We signed up a wide variety of people (as intended)


The combination of late-night shifts and activation energy (the willpower needed to prime my mind at the start of each shift) made for an exhausting week. But on balance, the entire experience was deeply satisfying, and I’m very happy to have done it.

Something really interesting happens when you work closely with a group of people and share in the struggle of a difficult task. At some point, quite suddenly, people let down their guard, and you get to know what they’re like at a more human level. This leads to better stories, funnier jokes, and shifts the balance of selective memory (more on this below).

Across hundreds of interactions with strangers, I was fortunate to make a bunch of observations on human behavior and how people used their phones. More on this in Part 2.

Most of those interactions were a net positive — ranging from the satisfaction of closing a Yes, the incredulity when people realized we were giving away free pizza (I was asked “why are you doing this?” several times), and the excitement of our scavenger hunt winners. This further shifts the balance of selective memory and contributes to that feeling of deep satisfaction.

Since each interaction was relatively quick and occurred frequently, it formed a rapid feedback loop allowing me to improve my pitch and selling ability.
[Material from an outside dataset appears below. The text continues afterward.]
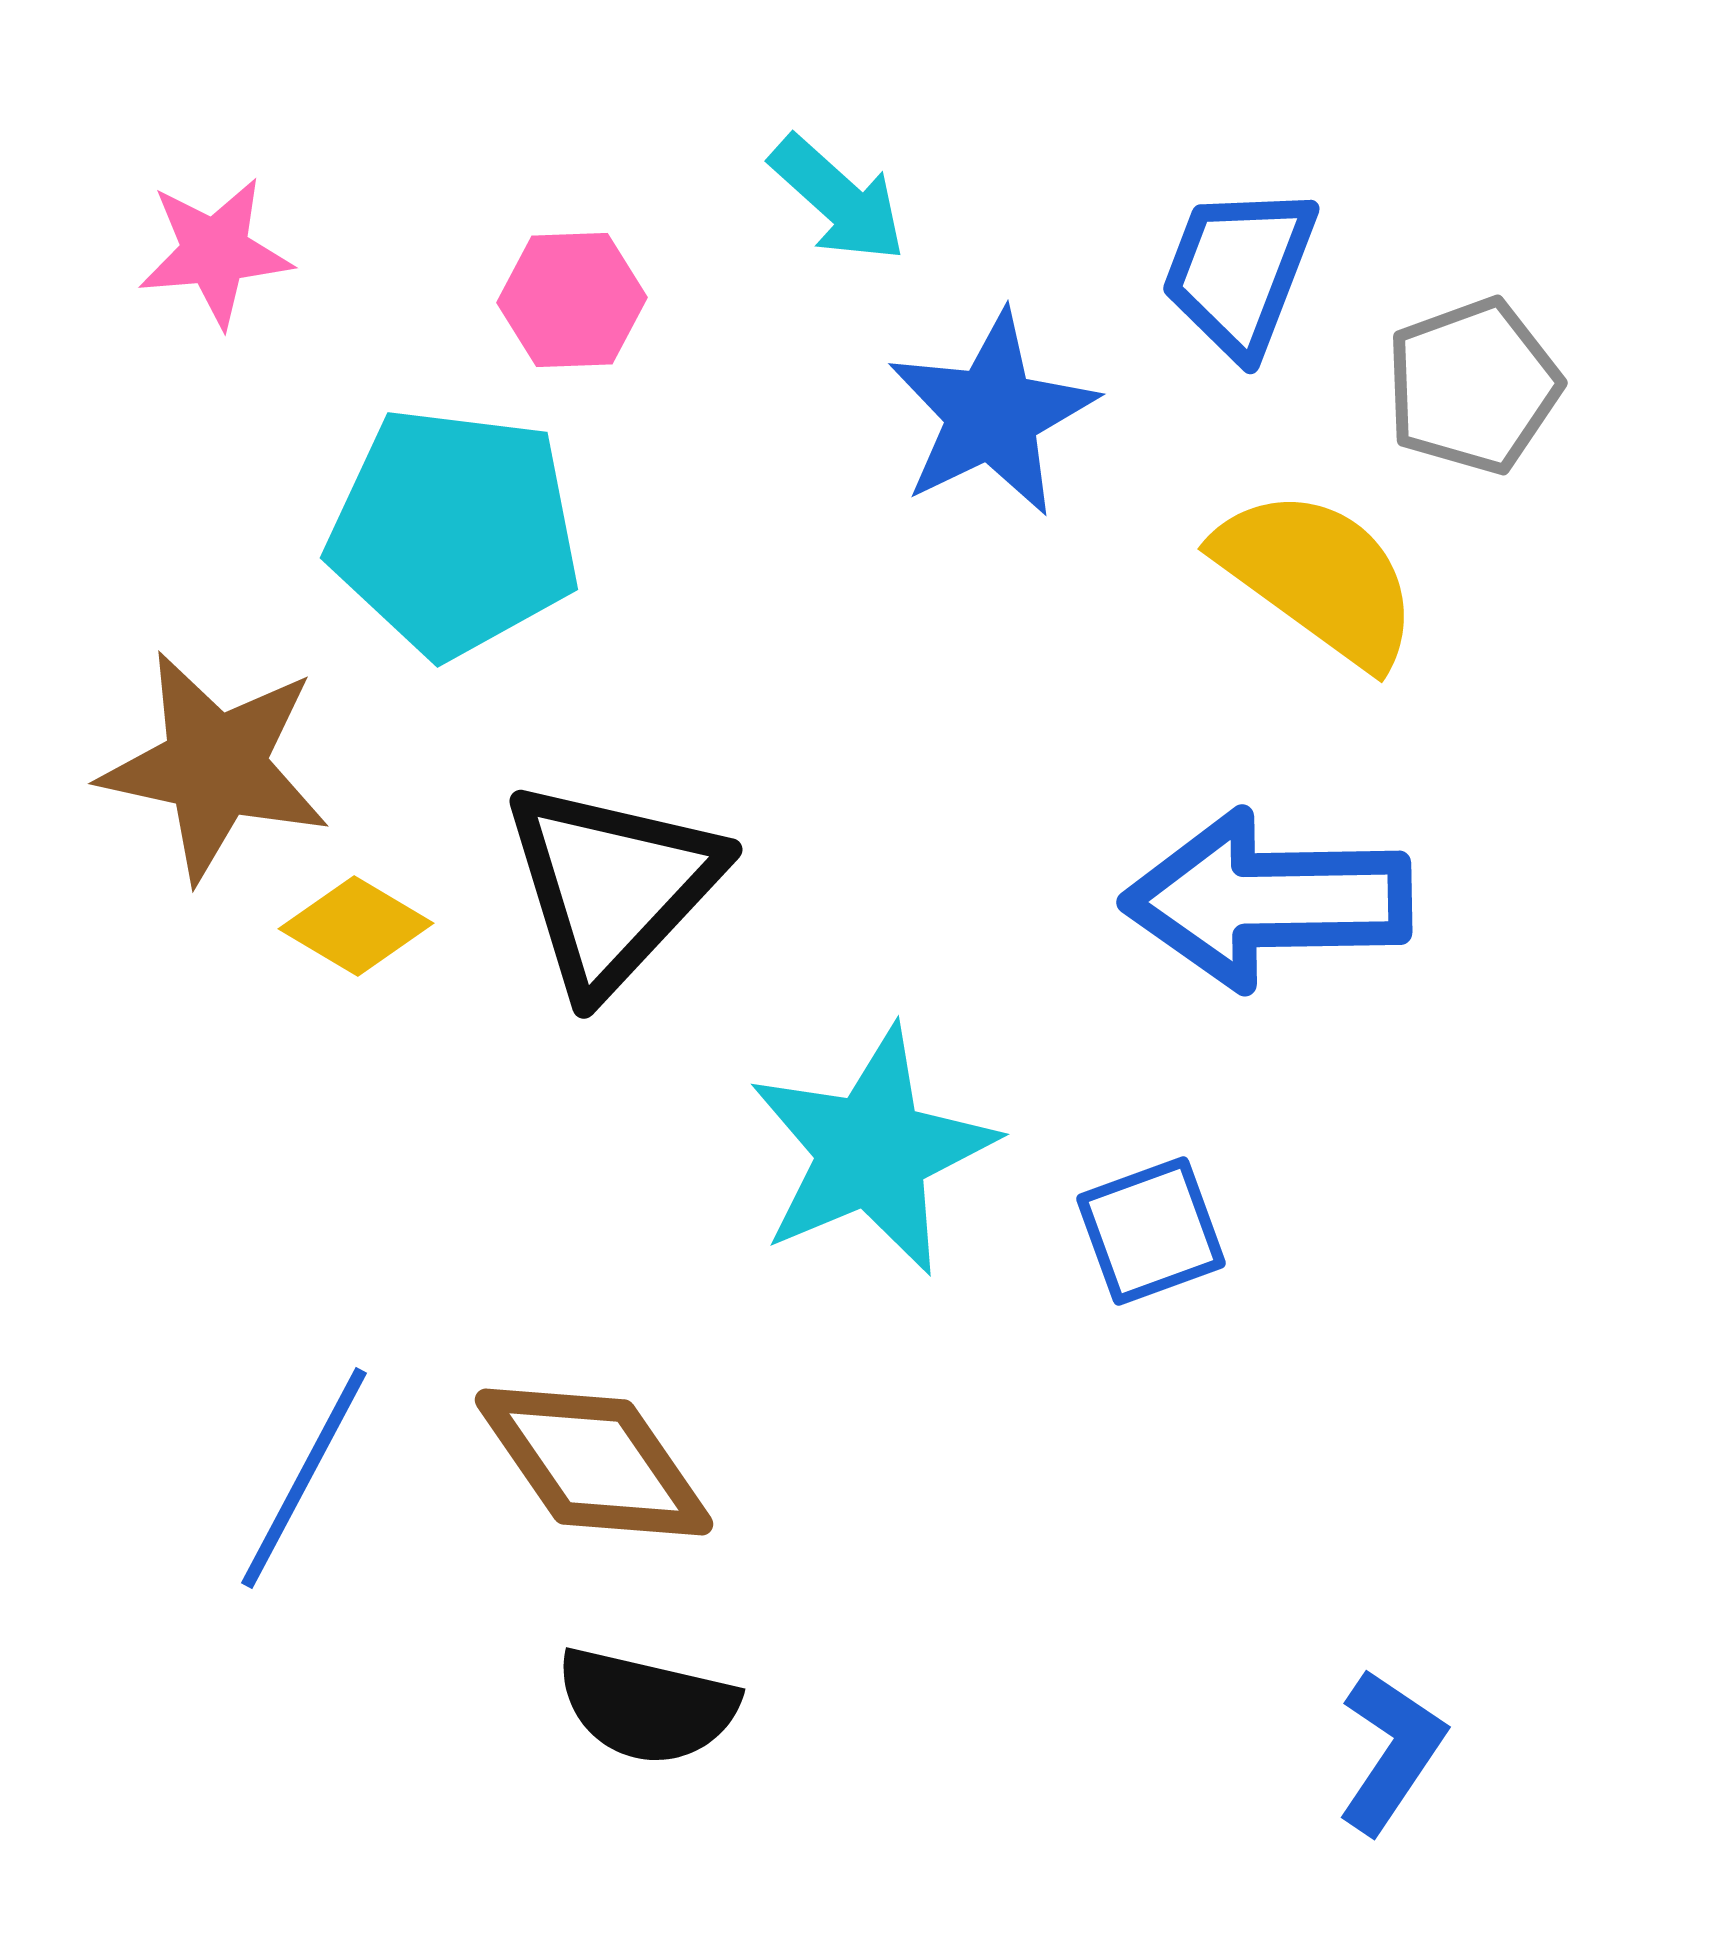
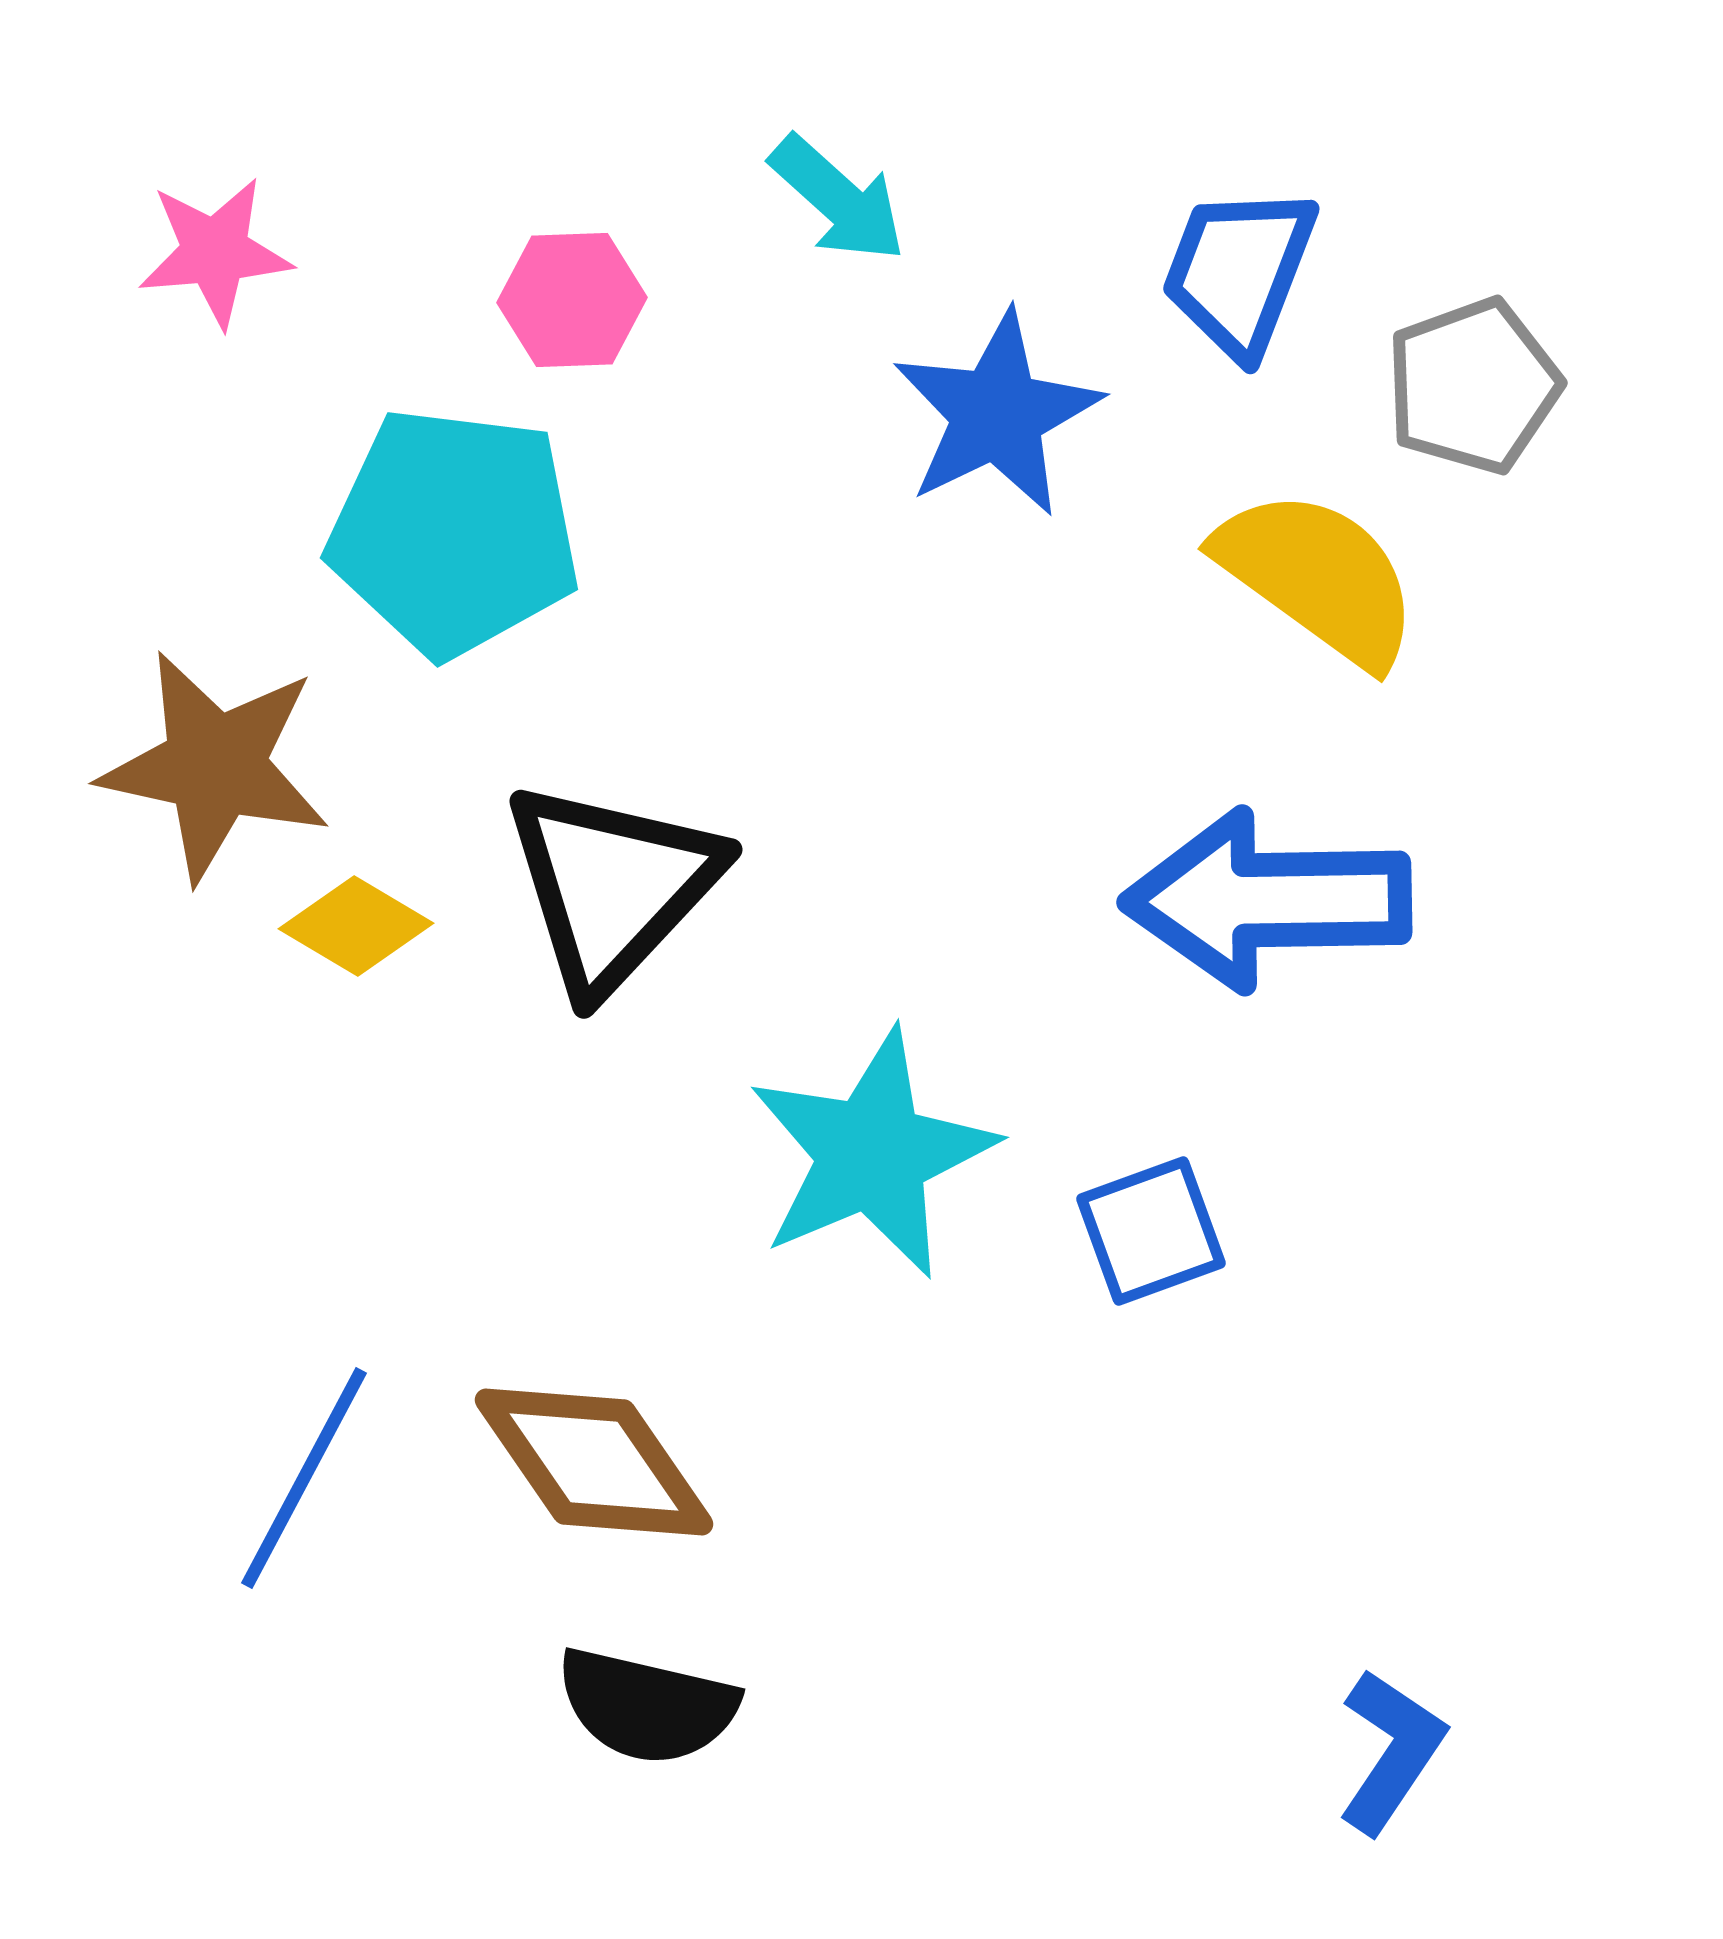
blue star: moved 5 px right
cyan star: moved 3 px down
I settled on three versions of my pitch, tailored to different listeners and varying in complexity, and committed them to muscle memory so I could focus on other interaction details (identifying who was interested, who had the slowest phone in a group, and loading the signup page on my phone to make it easy to set everyone up). Mastering the pitch allowed me to get into a state of flow when interacting with a group of people, and it was exhilarating to perfectly narrate and time the pitch and signup process across a group of three or four people.
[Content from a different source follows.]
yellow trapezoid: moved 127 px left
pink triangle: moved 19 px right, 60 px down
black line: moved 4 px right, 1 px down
Coming into this week, I would not have thought that street-corner sales was something that I could do. I’m happy to have proven myself wrong — to know that it’s something I’m capable of doing, and that I even enjoy it.

Working hard or hardly working?

Selective Memory

Selective memory is an extension of the idea that people remember how they felt, but not the details, as well as the peak-end rule. If you know yourself well, you’ll know the types of details that you’ll remember and forget after an experience is over. For example, I know I’ll remember the conversations where everyone can’t stop laughing, the satisfaction of delivering joy to strangers, and discovering cool restaurants in a new city — but I’ll forget the hassle of setting up an air mattress each night.

If you’re deciding whether to do something, selective memory can be used as a framework (possibly in combination with fear-setting) to discount certain aspects of the experience to determine if it will be a net positive.